Can you reach the top?
EVERquEST is a teambuilding program, designed to help groups work more efficiently and cooperatively while completing a common task. The Community Service Office strongly believes that building a team is very similar to climbing a mountain - it's a process that requires acclimation, patience, and hard work.
Groups that request a teambuilder will get the EVERquEST experience which is a 90 minute session designed to accommodate groups from 8 to 60 people. Rather than being held on the ropes course, EVERquEST sessions can be held on any Lehigh field/quad or indoors if requested (if not on the course, internal Lehigh groups are required to reserve their own space). These sessions focus on adapting to a new group and increasing group cohesion by a trained facilitator who will help your group reach the "summit" and achieve group goals. There are four unique mountains, each climb created to serve the best interests of the requesting group and from engaging in a teambuilding session participants can:
- Develop camaraderie and friendship
- Comprehend their contribution to the group in different situations
- Demonstrate and understand different leadership styles
An EVERquEST experience for groups that tackle more complex challenges and need help building skills in planning and goal-setting.

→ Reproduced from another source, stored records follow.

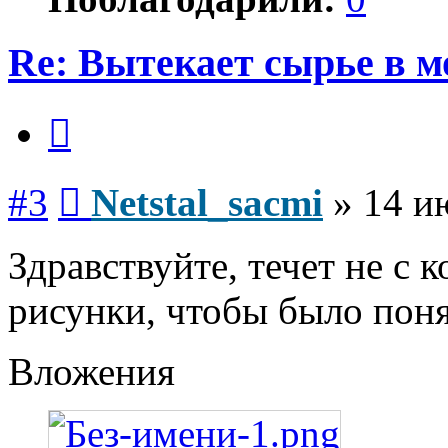
Re: Вытекает сырье в 
Цитата
Сообщение
#3
Netstal_sacmi
»
14 и
Здравствуйте, течет не с 
рисунки, чтобы было поня
Вложения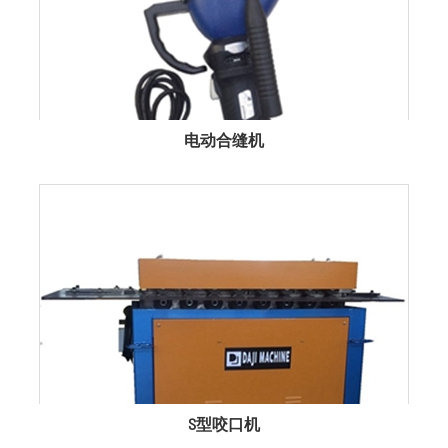
电动合缝机
S型咬口机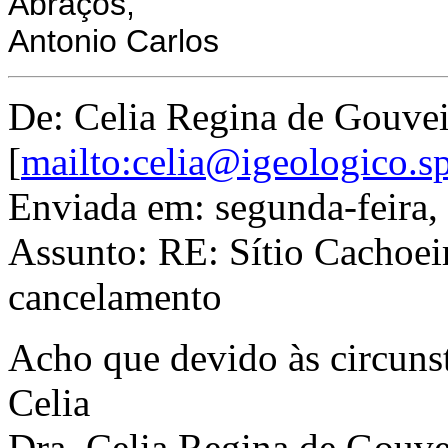
Abraços,
Antonio Carlos
De: Celia Regina de Gouve
[
mailto:celia@igeologico.s
Enviada em: segunda-feira
Assunto: RE: Sítio Cachoeir
cancelamento
Acho que devido às circunst
Celia
Dra. Celia Regina de Gouv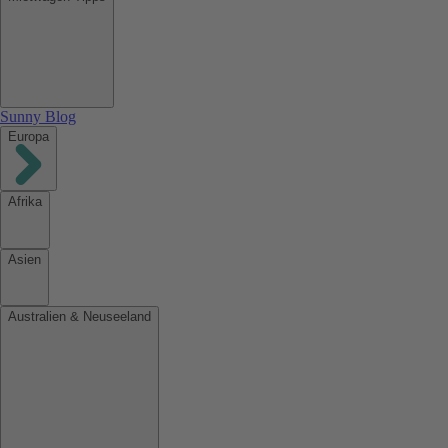
Sunny Blog
Europa
Afrika
Asien
Australien & Neuseeland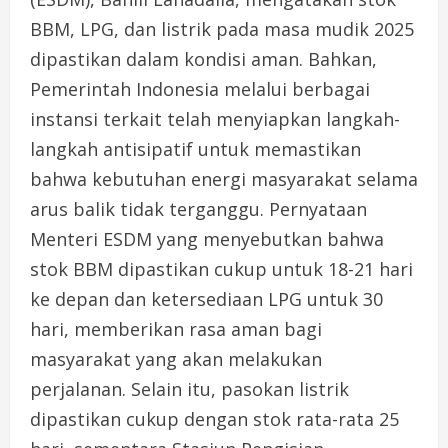
BBM, LPG, dan listrik pada masa mudik 2025
dipastikan dalam kondisi aman. Bahkan,
Pemerintah Indonesia melalui berbagai
instansi terkait telah menyiapkan langkah-
langkah antisipatif untuk memastikan
bahwa kebutuhan energi masyarakat selama
arus balik tidak terganggu. Pernyataan
Menteri ESDM yang menyebutkan bahwa
stok BBM dipastikan cukup untuk 18-21 hari
ke depan dan ketersediaan LPG untuk 30
hari, memberikan rasa aman bagi
masyarakat yang akan melakukan
perjalanan. Selain itu, pasokan listrik
dipastikan cukup dengan stok rata-rata 25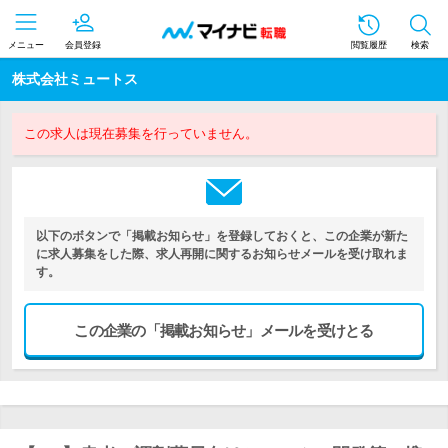
メニュー
会員登録
閲覧履歴
検索
株式会社ミュートス
この求人は現在募集を行っていません。
以下のボタンで「掲載お知らせ」を登録しておくと、この企業が新た
に求人募集をした際、求人再開に関するお知らせメールを受け取れま
す。
この企業の「掲載お知らせ」メールを受けとる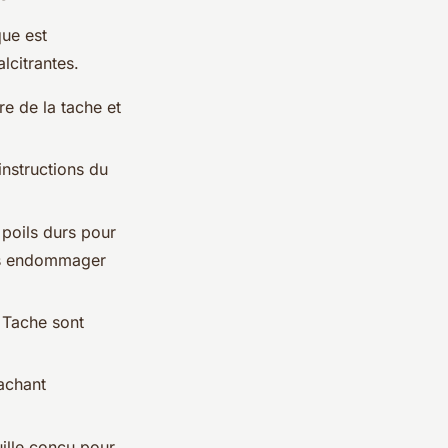
que est
lcitrantes.
re de la tache et
instructions du
 poils durs pour
sans endommager
 Tache sont
tachant
uille conçu pour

Groups and teams that know each other well can climb K2, the toughest mountaineering challenge. This experience helps groups with communication skills and requires teams to think critically and creatively about problems and solutions.
K2 is the second-highest mountain on Earth (after Mount Everest). With a peak elevation of 8,611 metres (28,251 ft), K2 is part of the Karakoram range, and is located on the border between the Taxkorgan Tajik Autonomous County of Xinjiang, China and Gilgit, in Gilgit-Baltistan of Pakistan. K2 is known as the Savage Mountain due to the difficulty of ascent and the 2nd highest fatality rate among the 'eight thousanders' for those who climb it. For every four people who have reached the summit, one has died trying. Unlike Annapurna, the mountain with highest fatality rate, K2 has never been climbed in winter.